■ Text provided
Lead Story West Edition

Death of teen prompts community outrage

SOUTH LOS ANGELES — Another killing of an unarmed black boy has community activists up in arms, prompting the Sheriff Civilian Oversight Commission to conduct an emergency town hall meeting Feb. 7 at New Congregational Missionary Baptist Church to discuss the Feb. 4 shooting that resulted in the death of Anthony Jacob Weber, 16.

Sheriff’s investigators are still looking for the gun that deputies who shot Weber said he had in his waistband just before he was shot and they say that someone in an angry crowd that surrounded Weber after the shooting may have pocketed the weapon.

Black Lives Matter Los Angeles organizer Melina Abdullah spoke after a vigil at the scene of the shooting Feb. 5.

“In addition to the horror of the killing of a 16-year-old boy, we’re already seeing the sheriff’s department and the whole law enforcement apparatus assassinate his character and terrorize and traumatize the community and his family,” Abdullah said.

“Last night they criminalized his brother, actually arrested him and took him into custody for having a breakdown because the police just killed his brother.”

The incident that led to Weber’s death began with a call to the South Los Angeles Sheriff’s Station around 8:14 p.m. Feb. 4 reporting a young man pointing a handgun at a motorist who was driving eastbound in the 1200 block of 107th Street in the unincorporated community of Westmont.

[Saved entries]
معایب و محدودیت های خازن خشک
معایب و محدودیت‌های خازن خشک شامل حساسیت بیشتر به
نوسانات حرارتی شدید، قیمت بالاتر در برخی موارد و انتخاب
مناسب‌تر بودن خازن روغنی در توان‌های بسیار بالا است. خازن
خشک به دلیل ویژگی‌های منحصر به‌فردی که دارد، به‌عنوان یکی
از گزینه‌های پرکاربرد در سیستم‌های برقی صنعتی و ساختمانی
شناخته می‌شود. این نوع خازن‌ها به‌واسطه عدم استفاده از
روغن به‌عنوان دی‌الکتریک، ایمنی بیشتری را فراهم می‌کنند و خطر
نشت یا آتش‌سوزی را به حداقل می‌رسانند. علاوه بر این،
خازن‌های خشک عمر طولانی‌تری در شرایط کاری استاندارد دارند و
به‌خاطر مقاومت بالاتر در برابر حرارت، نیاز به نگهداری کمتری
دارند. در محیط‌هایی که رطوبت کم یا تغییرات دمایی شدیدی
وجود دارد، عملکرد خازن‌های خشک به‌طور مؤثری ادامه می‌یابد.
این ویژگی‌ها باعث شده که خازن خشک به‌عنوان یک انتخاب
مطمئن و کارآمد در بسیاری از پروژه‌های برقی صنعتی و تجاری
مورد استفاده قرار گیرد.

* * *

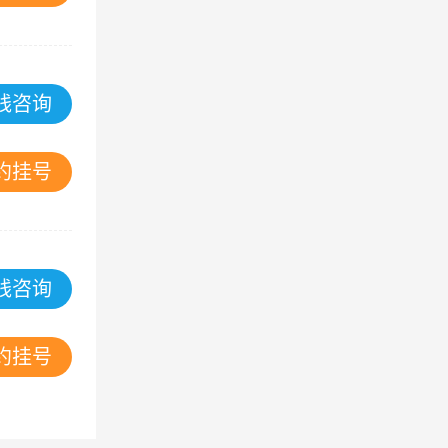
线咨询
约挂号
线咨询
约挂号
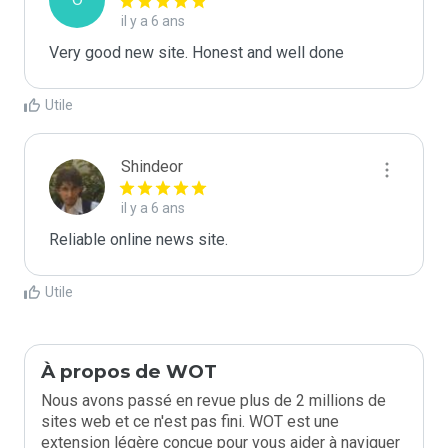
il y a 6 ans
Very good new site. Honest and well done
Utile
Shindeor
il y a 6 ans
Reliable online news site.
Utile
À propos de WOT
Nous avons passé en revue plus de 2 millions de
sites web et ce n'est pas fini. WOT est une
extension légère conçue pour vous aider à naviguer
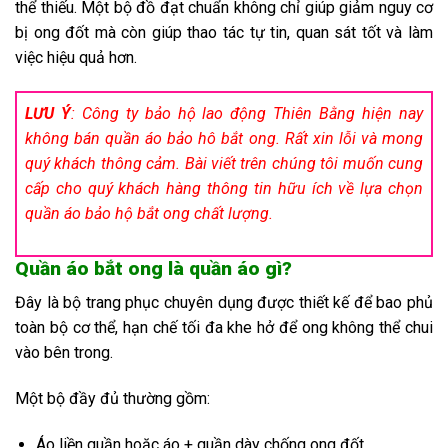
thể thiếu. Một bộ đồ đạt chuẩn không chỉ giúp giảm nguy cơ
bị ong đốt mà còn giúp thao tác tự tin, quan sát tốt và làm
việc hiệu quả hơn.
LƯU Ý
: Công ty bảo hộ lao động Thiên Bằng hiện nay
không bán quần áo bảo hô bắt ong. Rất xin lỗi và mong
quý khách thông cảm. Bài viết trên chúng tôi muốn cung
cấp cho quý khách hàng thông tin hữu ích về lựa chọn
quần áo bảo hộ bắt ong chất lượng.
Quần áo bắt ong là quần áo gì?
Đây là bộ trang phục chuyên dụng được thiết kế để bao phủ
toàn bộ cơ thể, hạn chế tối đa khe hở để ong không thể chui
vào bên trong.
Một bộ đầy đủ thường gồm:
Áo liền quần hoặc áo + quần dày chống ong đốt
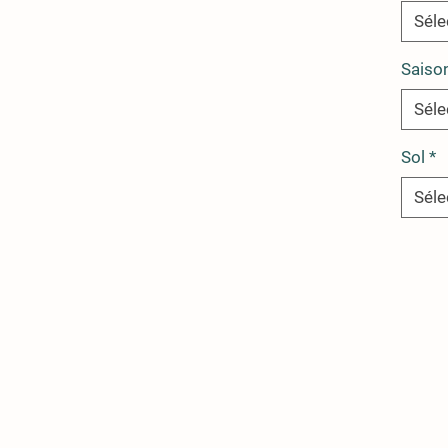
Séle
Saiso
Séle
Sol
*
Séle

---

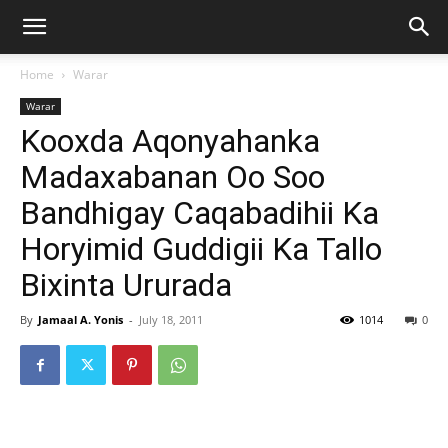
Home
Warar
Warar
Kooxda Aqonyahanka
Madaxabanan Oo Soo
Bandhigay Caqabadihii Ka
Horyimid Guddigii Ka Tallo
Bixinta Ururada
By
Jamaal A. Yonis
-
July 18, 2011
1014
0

■ What you should do
Write out the news story about the teen's death from "Death of teen" through "Jacob Weber, 16.".

■ Response to this exercise
Death of teen prompts community outrage

SOUTH LOS ANGELES — Another killing of an unarmed black boy has community activists up in arms, prompting the Sheriff Civilian Oversight Commission to conduct an emergency town hall meeting Feb. 7 at New Congregational Missionary Baptist Church to discuss the Feb. 4 shooting that resulted in the death of Anthony Jacob Weber, 16.